1968年。ライブ盤。EPとして出た。1999年のCDは9曲で発売。全曲がカバー。ザ・バーズの「ロックン・ロール・スター」、ラヴの「ステファニー・ノウズ・フー」、エディ・コクランの「サムシン・エルス」、ジェリー・リー・ルイスの「イットル・ビー・ミー」、スプーキー・トゥースの「サンシャイン・ヘルプ・ミー」を収録。CDではジャニス・ジョプリンの「心のかけら」、エレクトリック・ストリング・バンドの「トゥー・マッチ・イン・ラヴ」、ジャッキー・ウィルソンの「ハイヤー・アンド・ハイヤー」をカバーしている。エレクトリック・ストリング・バンドはザ・ムーヴのギターがムーディー・ブルース、ポール・マッカートニー&ウィングスのデニー・レインと結成していたバンド。ライブの演奏が終われば唐突に歓声が出てくる。演奏はギター2本とベース、ドラムだけによるバンドサウンド。
1970年。ギターが抜け、ベースが交代、4人編成。サイケデリックロックの影響を受け、前作から大幅に曲が長くなった。「ビューティフル・ドーター」以外の曲は5分から10分ある。A面の3曲はロイ・ウッドの作曲、B面の3曲はカバー。「ビューティフル・ドーター」はビートルズの「エリナー・リグビー」のような曲。「チェリー・ブロッサム・クリニック・リヴィジテッド」はギターソロでバッハのカンタータ「主よ、人の望みの喜びよ」とチャイコフスキーの「くるみ割り人形」の「中国の踊り」を使っているが、曲の後半にギターソロを付け加えただけのような構成。「フィールズ・オブ・ピープル」も11分弱のうち前半6分はポップスの体裁を整えているが、その後はインド音楽に影響を受けたギターソロになる。長い曲でもボーカルコーラスは健在だ。

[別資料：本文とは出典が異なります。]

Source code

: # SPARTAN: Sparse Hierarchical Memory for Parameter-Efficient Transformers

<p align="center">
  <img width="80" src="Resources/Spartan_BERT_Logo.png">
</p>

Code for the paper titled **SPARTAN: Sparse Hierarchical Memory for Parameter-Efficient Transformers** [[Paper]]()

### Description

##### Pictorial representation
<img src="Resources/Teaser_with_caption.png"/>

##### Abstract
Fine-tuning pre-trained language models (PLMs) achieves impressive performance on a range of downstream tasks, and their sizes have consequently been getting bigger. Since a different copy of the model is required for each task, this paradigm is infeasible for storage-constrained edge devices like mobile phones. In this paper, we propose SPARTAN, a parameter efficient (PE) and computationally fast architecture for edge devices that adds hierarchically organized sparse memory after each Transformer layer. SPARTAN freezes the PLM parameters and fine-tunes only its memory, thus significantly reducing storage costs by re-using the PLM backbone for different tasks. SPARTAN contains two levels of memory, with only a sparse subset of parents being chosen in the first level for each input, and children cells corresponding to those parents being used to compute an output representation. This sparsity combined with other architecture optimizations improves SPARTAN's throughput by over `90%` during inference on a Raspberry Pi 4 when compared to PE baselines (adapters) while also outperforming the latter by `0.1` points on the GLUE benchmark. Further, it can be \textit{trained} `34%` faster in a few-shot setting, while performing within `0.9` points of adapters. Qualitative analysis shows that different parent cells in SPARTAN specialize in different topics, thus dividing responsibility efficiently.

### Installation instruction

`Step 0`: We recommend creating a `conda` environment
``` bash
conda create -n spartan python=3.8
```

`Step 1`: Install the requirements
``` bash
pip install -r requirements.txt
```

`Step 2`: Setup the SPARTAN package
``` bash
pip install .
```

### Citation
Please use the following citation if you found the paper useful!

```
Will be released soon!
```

1970年。ボーカルが交代しジェフ・リンが加入。ロイ・ウッドとジェフ・リンが多くの楽器を演奏する。ロイ・ウッドはサックス、チェロ、オーボエ、ジェフ・リンはピアノを使う。ジェフ・リンのピアノはブギウギやジャズ由来が多く、「フィール・トゥ・グッド」ではガーシュウィンの「ラプソディー・イン・ブルー」の一節を入れている。ロックンロールや60年代ポップスを好む若者が、サイケデリックロックやプログレッシブロックの流行を受けて長い曲を作ったところは前作と同じ。ロイ・ウッドが多数の楽器を使い始め、ロックの範囲を広げていく端緒となるアルバム。
1971年。ベースが抜け3人編成。長くても5分半程度になったが、多くの人に受け入れられるほどのポップさを持つ曲は少ない 。「ドント・メス・ミー・アップ」はドゥーワップ、「ベン・クローリー・スティール・カンパニー」はカントリー調。全体にロイ・ウッドのベースが目立ち、「アンティル・ユア・ママズ・ゴーン」から「ザ・ミニスター」、「ワーズ・オブ・アーロン」」は曲の推進力となっている。多数の楽器を演奏するロイ・ウッドは、弦楽器ではチェロ、木管楽器ではオーボエ、ファゴット、金管楽器ではトロンボーン、テナーサックスを多用し、低音を好むようだ。